Лошадь продвигалась медленно, часто проваливалась по самое брюхо в глубокий мягкий сугроб, возникший, видимо, недавно, а именно сегодня. Парень перестал кричать и погонять животное, завернулся в председательский тулуп и почти выпустил вожжи из рук, скорее держась за них для своей уверенности, чем для управления конём. Так и двигались дальше в неизвестном направлении. Ваня решил, что лошадь уже не молодая, опытная, может быть сама найдёт какую-нибудь дорогу. Темнота опустилась на заснеженную равнину, наступил глубокий зимний вечер, когда люди уже не выходят  из своих домов, а сидят либо за столом, либо возле печи. Незаметно он задремал, расслабившись. Ему приснилось детство, луг, речка, где летом ребятишки купались, загорали, ловили мелкую рыбёшку, поили лошадей, разжигали костёр, когда  выходили в ночное с табуном коней, пекли картошку, а с рассветом пригоняли табун в село. Отец брал ретивого Вороного под уздцы, и конь, чувствуя уверенную сильную руку, успокаивался. И во сне почувствовал себя мальчишкой, здоровым, задорным, бегущим за отцом, который с мешком за плечами удалялся, уходил дальше и дальше, и  сын крикнул: "Батя, я с тобой!" А батя оглянулся, погрозил ему кулаком и прошептал: "Тебе нельзя туда, ты ещё мал, иди домой!" И шёпот этот прозвучал набатом в ночной степи. Иван очнулся и подумал: "Так и замёрзнуть недолго". Отца уже нет, он, тяжелораненый после госпиталя осенью 43-го вернулся в село к жене и младшим детям, Таиске и Вовке, Иван и самый старший Василий воевали. Отец умер от ран и болезней на руках у жены весной 44-го, а самая младшая Галка появилась уже без него, в августе. Старший брат Вася пропал без вести. А Иван теперь инвалид второй группы, рана до сих пор даёт о себе знать: косточки на правой ладони напротив мизинца нет и два пальца не разгибаются.

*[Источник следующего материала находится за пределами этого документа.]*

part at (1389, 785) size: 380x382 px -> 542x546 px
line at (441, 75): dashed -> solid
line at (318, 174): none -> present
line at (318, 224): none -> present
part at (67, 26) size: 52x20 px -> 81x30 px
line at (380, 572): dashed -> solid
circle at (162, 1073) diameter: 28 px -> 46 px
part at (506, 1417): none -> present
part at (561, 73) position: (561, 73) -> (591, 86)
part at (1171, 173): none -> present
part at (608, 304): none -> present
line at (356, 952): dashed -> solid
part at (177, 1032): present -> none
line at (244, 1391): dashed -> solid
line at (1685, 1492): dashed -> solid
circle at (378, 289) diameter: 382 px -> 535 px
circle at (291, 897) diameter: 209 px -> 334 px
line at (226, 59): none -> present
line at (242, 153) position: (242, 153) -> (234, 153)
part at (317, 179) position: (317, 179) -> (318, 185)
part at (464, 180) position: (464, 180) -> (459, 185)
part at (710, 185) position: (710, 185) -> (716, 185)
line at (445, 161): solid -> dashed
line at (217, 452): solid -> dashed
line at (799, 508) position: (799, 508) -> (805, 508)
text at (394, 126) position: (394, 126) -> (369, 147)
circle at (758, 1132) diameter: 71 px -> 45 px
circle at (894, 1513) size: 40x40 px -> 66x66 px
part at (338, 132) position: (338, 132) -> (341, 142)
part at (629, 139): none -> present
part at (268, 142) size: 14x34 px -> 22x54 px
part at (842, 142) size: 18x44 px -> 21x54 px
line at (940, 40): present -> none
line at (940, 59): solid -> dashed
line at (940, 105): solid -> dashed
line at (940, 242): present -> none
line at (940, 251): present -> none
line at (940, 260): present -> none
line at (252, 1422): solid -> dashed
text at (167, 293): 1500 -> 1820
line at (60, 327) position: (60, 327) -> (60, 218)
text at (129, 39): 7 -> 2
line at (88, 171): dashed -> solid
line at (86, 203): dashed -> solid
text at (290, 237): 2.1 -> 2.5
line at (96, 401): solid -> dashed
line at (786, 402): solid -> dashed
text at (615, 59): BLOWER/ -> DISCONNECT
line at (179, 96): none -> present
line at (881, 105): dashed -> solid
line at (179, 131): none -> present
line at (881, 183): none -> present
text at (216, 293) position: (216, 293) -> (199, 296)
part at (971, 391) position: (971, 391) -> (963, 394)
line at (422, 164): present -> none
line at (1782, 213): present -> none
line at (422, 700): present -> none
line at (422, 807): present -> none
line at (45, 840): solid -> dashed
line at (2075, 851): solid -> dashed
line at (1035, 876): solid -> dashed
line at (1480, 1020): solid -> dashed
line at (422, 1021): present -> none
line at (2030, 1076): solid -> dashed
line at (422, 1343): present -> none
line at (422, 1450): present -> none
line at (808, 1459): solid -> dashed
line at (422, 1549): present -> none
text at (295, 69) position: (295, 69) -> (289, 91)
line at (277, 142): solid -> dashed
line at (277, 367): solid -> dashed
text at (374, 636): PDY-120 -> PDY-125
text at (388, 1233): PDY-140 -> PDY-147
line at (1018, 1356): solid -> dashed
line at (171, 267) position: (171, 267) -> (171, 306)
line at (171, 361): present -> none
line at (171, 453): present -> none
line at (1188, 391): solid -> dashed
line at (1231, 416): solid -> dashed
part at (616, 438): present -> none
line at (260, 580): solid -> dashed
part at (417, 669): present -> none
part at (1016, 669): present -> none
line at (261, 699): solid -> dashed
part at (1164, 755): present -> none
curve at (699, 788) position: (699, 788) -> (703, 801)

 "Видно, не зря меня батя прогнал и пригрозил, туда нельзя, вот я и проснулся". Метель продолжалась, но уже не с такой силой, ветер не рвал воздух в клочья, снег  не сыпал сверху и сугробы уже не такие глубокие. Лошадь шла тихо, но уверенно, словно знала, куда идти. Иван огляделся вокруг и стал смотреть вперёд, в темноту, надеясь, вдруг мелькнёт в степи какой-нибудь предмет, но ничего не увидел и глубже
 закутался в тулупчик, поджав под себя ноги, так и сидел, продолжая всматриваться вдаль. Вдруг показалось, будто где-то что-то мигнуло, маленький такой огонёк, словно спичку зажгли, или свечку, зажгли и сразу потушили. "Что это,-подумал парень,-а вдруг волки... Нет, не может быть, лошадь идёт спокойно, уверенно, она бы почуяла зверя. Показалось". Но опять мелькнул огонёк, слабый, тусклый, но уже ближе и не гас, а мигал, как маячок, зазывая к себе: "Сюда, сюда!" А лошадка шла прямо на огонёк. Вскоре в темноте показался тот самый "предмет", о котором мечтал молодой парторг, это был небольшой домик, и в одном его окне светилась линейная лампа. Дом расположился на краю села, ни забора, ни ворот не было. Парень вылез из саней и повёл свою Рыжуху ближе к дому. Теперь он рассмотрел его: это бревенчатое здание с крыльцом и широкой дверью.
 -Да это же школа!"- обрадовался он и смело открыл дверь. Вошёл и вспомнил: здесь он был весной, здесь, в селе Иванковка молодой парторг колхоза Степной маяк проводил полит. беседу с молодёжью, и народу было много, и слушали его внимательно. Так вот куда занесла его метель! В темноте нашёл ещё одну дверь, открыл и попал в тёплый коридор. Зажёг спичку и увидел сразу три двери, значит, три комнаты, и понял: учительская и два класса. "Здесь кто-то есть,- подумалось ему,- сторож, наверное"... И он наугад открыл одну из трёх дверей. Открыл, шагнул в комнату и замер: возле окна стоял небольшой стол, на нём горевшая ярким светом керосиновая лампа. А за столом молодая учительница склонилась над тетрадками учеников. Она обернулась на стук двери и топанье ног. Глянул Иван на девушку и сразу понял: здесь, в этой малокомплектной школе, в маленькой комнатушке для него горел слабый свет в заснеженном окошке; здесь, за столом, склонившись над школьными тетрадками с карандашом в руке, ждало его спасение, ждала сама судьба.